La Pennsylvanie, et plus particulièrement le mont Pocono, revêt une importance symbolique. Située à deux heures de route de New York, cette ancienne destination touristique populaire connaît un déclin économique et un taux de chômage supérieur à la moyenne nationale. Trump y a exposé son programme de relance, axé sur les droits de douane et le retour de l’industrie manufacturière aux États-Unis. « Avez-vous entendu ce que dit l’Europe ? Ils veulent commencer à faire ce que je fais : imposer des droits de douane », a-t-il affirmé.
Le choix de ce lieu n’est pas anodin. Le mont Pocono a basculé du camp démocrate au camp républicain, et se trouve à proximité de Scranton, ville natale de Joe Biden, où l’ancien président avait longtemps conservé un solide électorat au sein de la classe ouvrière blanche, avant que celle-ci ne se tourne vers Trump.
Cependant, l’offensive de Trump se heurte à la critique. Le gouverneur de Pennsylvanie, Josh Shapiro, a immédiatement réagi : « Ses propos sur l’économie ne reflètent pas la réalité du pays », a-t-il déclaré.
Lors d’un discours d’une heure et demie, Trump a insisté sur la question de l’énergie, un sujet crucial en Pennsylvanie, où des milliers d’électeurs travaillent dans les secteurs du charbon et du gaz naturel, en crise depuis des années. « Notre politique est très simple : forez, bébé, forez », a-t-il lancé, plaidant pour une augmentation de l’extraction de pétrole et de gaz naturel. Il a également affirmé avoir « sauvé l’industrie sidérurgique » et promis que les droits de douane rapporteraient « des milliards de dollars », dont une partie aurait déjà été versée aux agriculteurs, à hauteur de 12 milliards de dollars (environ 11,1 millions d’euros).
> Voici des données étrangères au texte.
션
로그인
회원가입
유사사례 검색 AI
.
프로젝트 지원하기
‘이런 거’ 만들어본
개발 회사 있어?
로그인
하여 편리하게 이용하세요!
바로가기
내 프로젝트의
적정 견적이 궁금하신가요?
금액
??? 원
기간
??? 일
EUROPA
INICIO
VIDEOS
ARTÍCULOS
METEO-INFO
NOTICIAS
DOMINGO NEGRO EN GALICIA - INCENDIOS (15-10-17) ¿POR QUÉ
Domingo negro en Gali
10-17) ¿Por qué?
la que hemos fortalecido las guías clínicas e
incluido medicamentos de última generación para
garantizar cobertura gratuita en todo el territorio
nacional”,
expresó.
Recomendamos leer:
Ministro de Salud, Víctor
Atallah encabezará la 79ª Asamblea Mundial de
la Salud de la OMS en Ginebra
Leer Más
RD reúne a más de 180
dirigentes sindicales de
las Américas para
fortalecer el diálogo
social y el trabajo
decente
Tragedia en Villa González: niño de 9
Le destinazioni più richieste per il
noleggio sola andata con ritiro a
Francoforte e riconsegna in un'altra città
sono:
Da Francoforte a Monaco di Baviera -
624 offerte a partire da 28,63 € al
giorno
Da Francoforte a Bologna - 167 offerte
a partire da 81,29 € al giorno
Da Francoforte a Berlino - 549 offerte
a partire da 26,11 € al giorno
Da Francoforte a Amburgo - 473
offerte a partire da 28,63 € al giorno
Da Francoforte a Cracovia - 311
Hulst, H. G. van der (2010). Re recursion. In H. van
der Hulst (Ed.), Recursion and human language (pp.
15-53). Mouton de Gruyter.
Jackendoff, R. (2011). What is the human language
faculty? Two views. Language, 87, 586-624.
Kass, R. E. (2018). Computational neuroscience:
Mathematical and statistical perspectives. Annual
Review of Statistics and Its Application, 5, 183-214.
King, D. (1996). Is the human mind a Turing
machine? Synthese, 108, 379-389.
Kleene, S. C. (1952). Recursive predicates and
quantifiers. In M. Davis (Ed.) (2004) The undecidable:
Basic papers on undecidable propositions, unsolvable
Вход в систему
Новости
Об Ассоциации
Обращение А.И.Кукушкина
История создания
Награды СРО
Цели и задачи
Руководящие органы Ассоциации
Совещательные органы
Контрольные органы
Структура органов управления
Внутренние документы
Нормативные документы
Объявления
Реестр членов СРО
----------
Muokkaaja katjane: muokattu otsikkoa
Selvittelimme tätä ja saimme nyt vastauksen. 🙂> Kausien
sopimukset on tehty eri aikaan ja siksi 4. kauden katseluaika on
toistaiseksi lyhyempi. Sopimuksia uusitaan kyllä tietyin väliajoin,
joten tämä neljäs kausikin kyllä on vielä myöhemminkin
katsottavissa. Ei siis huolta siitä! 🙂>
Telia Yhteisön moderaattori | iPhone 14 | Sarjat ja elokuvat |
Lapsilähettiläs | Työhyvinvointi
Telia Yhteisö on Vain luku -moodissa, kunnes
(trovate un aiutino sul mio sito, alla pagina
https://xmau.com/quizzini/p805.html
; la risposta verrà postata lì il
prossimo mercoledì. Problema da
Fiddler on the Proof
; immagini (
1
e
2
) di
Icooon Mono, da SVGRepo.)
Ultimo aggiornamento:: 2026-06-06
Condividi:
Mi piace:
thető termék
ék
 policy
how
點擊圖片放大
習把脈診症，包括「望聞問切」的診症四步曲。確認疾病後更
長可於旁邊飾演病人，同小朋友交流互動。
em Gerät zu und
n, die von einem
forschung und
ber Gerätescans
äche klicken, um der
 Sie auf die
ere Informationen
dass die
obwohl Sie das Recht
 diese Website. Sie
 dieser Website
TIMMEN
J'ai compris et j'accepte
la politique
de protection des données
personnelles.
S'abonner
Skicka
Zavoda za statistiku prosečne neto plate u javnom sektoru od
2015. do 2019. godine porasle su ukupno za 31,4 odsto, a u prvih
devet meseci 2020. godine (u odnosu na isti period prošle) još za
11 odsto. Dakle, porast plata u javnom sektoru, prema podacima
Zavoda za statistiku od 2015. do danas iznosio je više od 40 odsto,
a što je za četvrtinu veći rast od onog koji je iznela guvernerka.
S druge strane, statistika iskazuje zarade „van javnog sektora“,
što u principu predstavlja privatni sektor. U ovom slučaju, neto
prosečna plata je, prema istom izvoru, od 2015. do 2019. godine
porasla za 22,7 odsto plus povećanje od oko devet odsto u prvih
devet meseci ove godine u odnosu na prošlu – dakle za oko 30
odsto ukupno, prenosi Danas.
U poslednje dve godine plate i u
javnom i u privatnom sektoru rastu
Trump a également avancé que le prix de l’essence était tombé sous les deux dollars le gallon dans 22 États, une affirmation qui n’a pas été confirmée par les données disponibles. Il a également critiqué les voitures électriques, affirmant avoir supprimé les subventions à leur achat sur les conseils d’Elon Musk, et a réitéré son scepticisme quant au changement climatique.
L’ancien président a également attaqué l’Affordable Care Act (loi sur les soins de santé) d’Obama, le qualifiant de « combine » et proposant de remplacer le système d’assurance par des aides directes aux citoyens. Cette proposition intervient alors que le Congrès étudie une prolongation de l’Affordable Care Act, les Républicains modérés de la Chambre des représentants plaidant pour un renouvellement de deux ans.
Dans une interview accordée à Politico, Trump a auto-évalué son bilan économique à « A avec un cinq plus », affirmant que les États-Unis étaient redevenus le centre d’intérêt mondial. Il a également dénoncé le manque d’« abordabilité » pour les Américains, accusant les démocrates et l’administration Biden d’être responsables de la hausse des prix. Il a affirmé que le coût de la vie avait baissé sous sa présidence, citant en exemple la baisse du prix des œufs et des dindes (33 % selon ses dires).
Le discours a également été marqué par des attaques contre les migrants, notamment les Somaliens, et une dénonciation du trafic de drogue. Trump a accusé Biden de transformer la Pennsylvanie en « dépotoir pour les migrants » et a critiqué la députée Ilhan Omar, qualifiant son hijab de « petit turban ». Il a également évoqué une opération militaire américaine contre des trafiquants de drogue au large des côtes du Venezuela.
Enfin, Trump a critiqué Jerome Powell, le président de la Réserve fédérale, estimant qu’il agissait trop tardivement en matière de baisse des taux d’intérêt. Par ailleurs, les résultats des élections municipales à Miami, où une candidate démocrate a remporté la victoire après plus de trente ans de domination républicaine, sont interprétés par les analystes comme un signe de difficultés potentielles pour Trump lors des élections de l’année prochaine.